Stanford scientists have published a report in which they tried to decrease the tumor propensity of embryonic stem cells. One of the chief characteristics of embryonic stem cells is that they like to grow--and grow, and grow, often leading to tumors. Previous research has shown that as few as two growing embryonic stem cells among millions of injected cells can lead to tumors, even if the cells are supposedly pre-differentiated.
In trying to get around the inherent danger of embryonic stem cells, the scientists developed an antibody against a previously unidentified antigen (stage-specific embryonic antigen-5, or SSEA-5) that is highly and specifically expressed on all human pluripotent stem cells--embryonic stem cells which require destruction of young human life, and induced pluripotent stem cells (iPS cells) that are produced by adding genes to normal skin cells, without the use of embryos, eggs, or cloning.
Their hope was that the antibody could be used to identify and separate the lethal tumor-causing cells from a population of embryonic stem cells. The anit-SSEA-5 bound to embryonic stem cells, as well as to the inner cell mass of early human embryos, the group of cells from which embryonic stem cell lines are derived after destruction of the embryo. Their next step was to try to use the antibody to remove tumor-forming cells from cultures of embryonic stem cells. According to senior author Micha Drukker:
"Commonly used differentiation protocols for embryonic stem and iPS cells often give rise to mixed cultures of cells. Because even a single undifferentiated cell harbors the ability to become a teratoma, we sought to develop a way to remove these cells before transplantation."
When the scientists injected human embryonic stem cells recognized by the anti-SSEA-5 antibody into mice, rapidly-growing tumors formed in 7 out of 7 mice injected. When they injected cells that were not recognized by the anti-SSEA-5 antibody, tumors formed in 3 of 11 mice injected. Combining the anti-SSEA-5 antibody with two other commercial antibodies decreased tumor growth, although they did see some smaller, less-diverse tumorous growths. The authors also only measured the incidence of tumors detected after the relatively short time of 912 weeks; longer periods of time would be required to see all tumors that arise from the embryonic stem cells.
First author Chad Tang noted that this was a "proof of concept" study, and that different combinations of antibodies may be required for embryonic stem cell cultures developing into different types of cells. It's also unlikely that the antibody technique would remove cells that had ceased growing and were supposedly differentiated, but resumed growth later. Certainly these results from a single small study will need to be confirmed with published data from other labs.

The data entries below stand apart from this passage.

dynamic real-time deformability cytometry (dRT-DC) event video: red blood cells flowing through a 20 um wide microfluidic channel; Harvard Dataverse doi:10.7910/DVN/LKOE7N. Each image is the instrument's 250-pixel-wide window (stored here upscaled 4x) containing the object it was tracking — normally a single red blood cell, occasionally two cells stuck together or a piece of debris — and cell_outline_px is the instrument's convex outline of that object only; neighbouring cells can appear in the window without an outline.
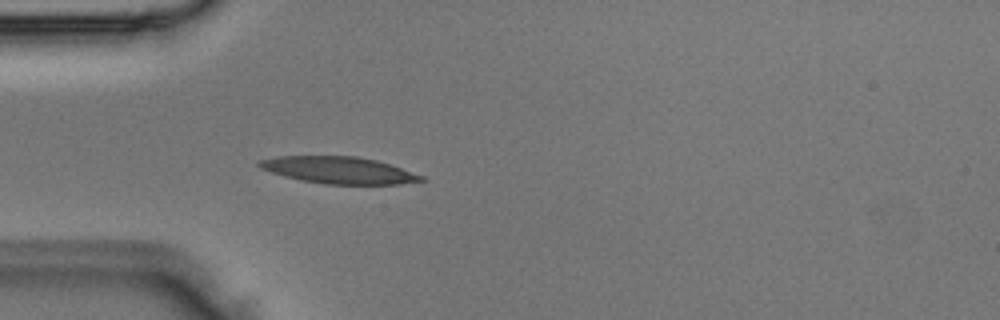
{"species": "Egyptian fruit bat (a non-hibernating species)", "species_latin": "Rousettus aegyptiacus", "temperature_condition": "room temperature", "stored_images_in_passage": 2, "camera_frame_rate_fps": 3000, "um_per_image_px": 0.085, "animal": {"sex": "male"}, "frame": {"image": 1, "passage_image": 2, "time_ms": 0.333, "image_size_px": [1000, 320], "cell_outline_px": [[428, 180], [400, 184], [324, 184], [300, 180], [284, 176], [260, 168], [256, 164], [260, 160], [276, 156], [356, 156], [376, 160], [424, 176]], "centroid_in_image_um": [28.79, 14.46], "position_along_channel_um": 56.2, "area_um2": 25.26}}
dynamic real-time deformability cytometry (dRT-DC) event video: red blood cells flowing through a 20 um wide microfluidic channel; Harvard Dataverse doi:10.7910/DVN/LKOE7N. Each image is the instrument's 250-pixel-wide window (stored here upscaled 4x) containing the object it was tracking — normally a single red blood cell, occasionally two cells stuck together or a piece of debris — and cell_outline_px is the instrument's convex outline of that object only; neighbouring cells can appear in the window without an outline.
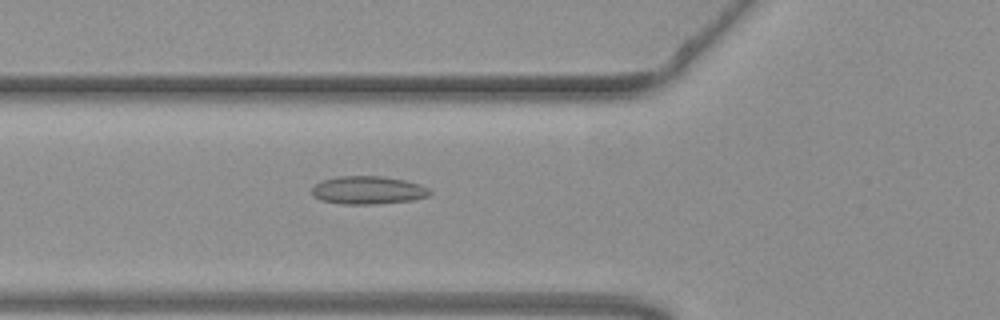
{"species": "common noctule bat (a hibernating species)", "species_latin": "Nyctalus noctula", "temperature_condition": "warm", "stored_images_in_passage": 49, "camera_frame_rate_fps": 3000, "um_per_image_px": 0.085, "animal": {"sex": "female", "body_mass_g": 19.3, "forearm_length_mm": 54.1}, "frame": {"image": 1, "passage_image": 14, "time_ms": 4.333, "image_size_px": [1000, 320], "cell_outline_px": [[432, 192], [428, 196], [412, 200], [380, 204], [340, 204], [320, 200], [312, 192], [312, 188], [316, 184], [324, 180], [336, 176], [380, 176], [404, 180], [420, 184], [428, 188]], "centroid_in_image_um": [31.3, 16.17], "position_along_channel_um": 94.5, "area_um2": 19.25}}
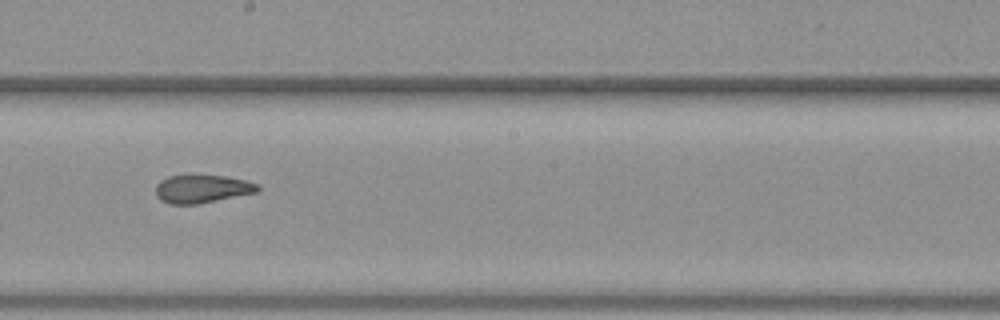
{"frame": {"image": 2, "passage_image": 25, "time_ms": 8.0, "image_size_px": [1000, 320], "cell_outline_px": [[260, 188], [256, 192], [196, 204], [168, 204], [160, 200], [156, 196], [156, 184], [160, 180], [168, 176], [228, 176], [260, 184]], "centroid_in_image_um": [17.15, 16.06], "position_along_channel_um": 231.1, "area_um2": 16.53}}
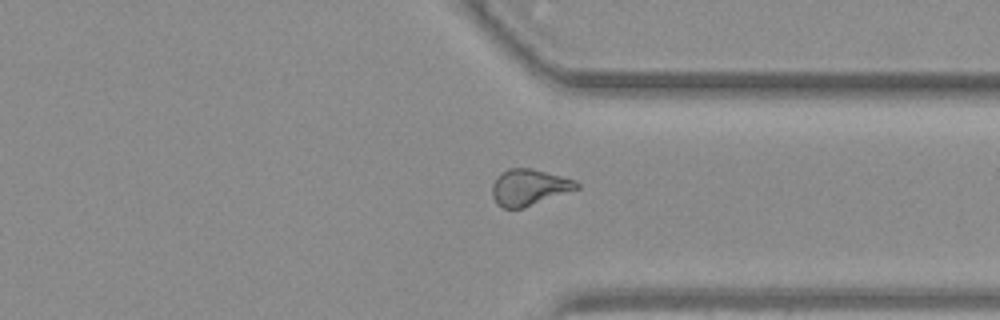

Stanford University has filed for patent protection for the use of these monoclonal antibody-based protocols to remove tumor-forming pluripotent stem cells from a cell mixture.

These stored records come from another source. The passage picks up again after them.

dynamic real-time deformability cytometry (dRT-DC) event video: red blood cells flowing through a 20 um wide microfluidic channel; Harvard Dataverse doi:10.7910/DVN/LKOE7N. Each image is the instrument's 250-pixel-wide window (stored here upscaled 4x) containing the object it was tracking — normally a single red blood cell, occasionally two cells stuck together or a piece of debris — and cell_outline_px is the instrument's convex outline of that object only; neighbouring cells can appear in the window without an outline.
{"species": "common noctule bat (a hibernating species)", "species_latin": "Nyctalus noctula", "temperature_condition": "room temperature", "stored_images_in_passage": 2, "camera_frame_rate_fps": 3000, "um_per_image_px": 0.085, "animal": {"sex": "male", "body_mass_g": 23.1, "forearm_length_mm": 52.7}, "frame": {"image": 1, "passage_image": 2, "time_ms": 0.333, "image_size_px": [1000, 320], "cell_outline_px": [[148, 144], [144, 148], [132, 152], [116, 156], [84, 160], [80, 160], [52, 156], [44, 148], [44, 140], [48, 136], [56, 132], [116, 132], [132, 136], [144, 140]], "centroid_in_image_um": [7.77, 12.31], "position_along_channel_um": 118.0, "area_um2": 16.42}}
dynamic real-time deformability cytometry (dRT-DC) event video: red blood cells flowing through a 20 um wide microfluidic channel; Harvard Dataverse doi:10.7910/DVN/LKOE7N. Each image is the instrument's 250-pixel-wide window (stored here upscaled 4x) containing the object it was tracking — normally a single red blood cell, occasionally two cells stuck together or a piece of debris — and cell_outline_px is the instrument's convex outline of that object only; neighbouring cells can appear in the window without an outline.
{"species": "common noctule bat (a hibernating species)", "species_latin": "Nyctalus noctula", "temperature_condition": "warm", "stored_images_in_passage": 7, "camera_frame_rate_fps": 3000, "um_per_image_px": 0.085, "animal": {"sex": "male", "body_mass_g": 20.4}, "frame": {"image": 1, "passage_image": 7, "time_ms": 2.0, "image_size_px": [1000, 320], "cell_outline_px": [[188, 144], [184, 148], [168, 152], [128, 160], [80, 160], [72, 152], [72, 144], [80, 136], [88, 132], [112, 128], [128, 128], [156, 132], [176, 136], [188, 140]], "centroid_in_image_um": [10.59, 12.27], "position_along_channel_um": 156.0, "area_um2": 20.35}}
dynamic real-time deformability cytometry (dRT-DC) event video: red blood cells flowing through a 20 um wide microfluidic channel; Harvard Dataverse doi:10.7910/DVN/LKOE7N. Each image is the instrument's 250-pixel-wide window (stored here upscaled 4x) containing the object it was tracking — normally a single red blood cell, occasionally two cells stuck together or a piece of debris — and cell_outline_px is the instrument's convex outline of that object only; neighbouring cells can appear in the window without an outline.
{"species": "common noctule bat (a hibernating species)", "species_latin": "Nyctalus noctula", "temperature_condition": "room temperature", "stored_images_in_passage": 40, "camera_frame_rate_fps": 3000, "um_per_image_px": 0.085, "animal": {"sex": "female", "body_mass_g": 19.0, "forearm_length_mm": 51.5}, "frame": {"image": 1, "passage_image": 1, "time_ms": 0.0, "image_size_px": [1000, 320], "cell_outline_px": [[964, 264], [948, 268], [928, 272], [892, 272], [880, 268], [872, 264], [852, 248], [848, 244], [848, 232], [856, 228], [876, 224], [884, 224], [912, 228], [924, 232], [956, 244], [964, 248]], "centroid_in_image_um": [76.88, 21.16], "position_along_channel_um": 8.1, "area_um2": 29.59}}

Two companies have begun experiments with patients, injecting embryonic stem cell derivatives into eyes and into spinal cords. It's far too early to tell whether any tumor problems may develop, though at least one of the companies has promised to follow patients for 15 years because of the tumor concerns inherent with embryonic stem cells. The fact that neither ACT nor Geron provided definitive published proof that they can control tumor formation is a significant concern, even among proponents of embryonic stem cells.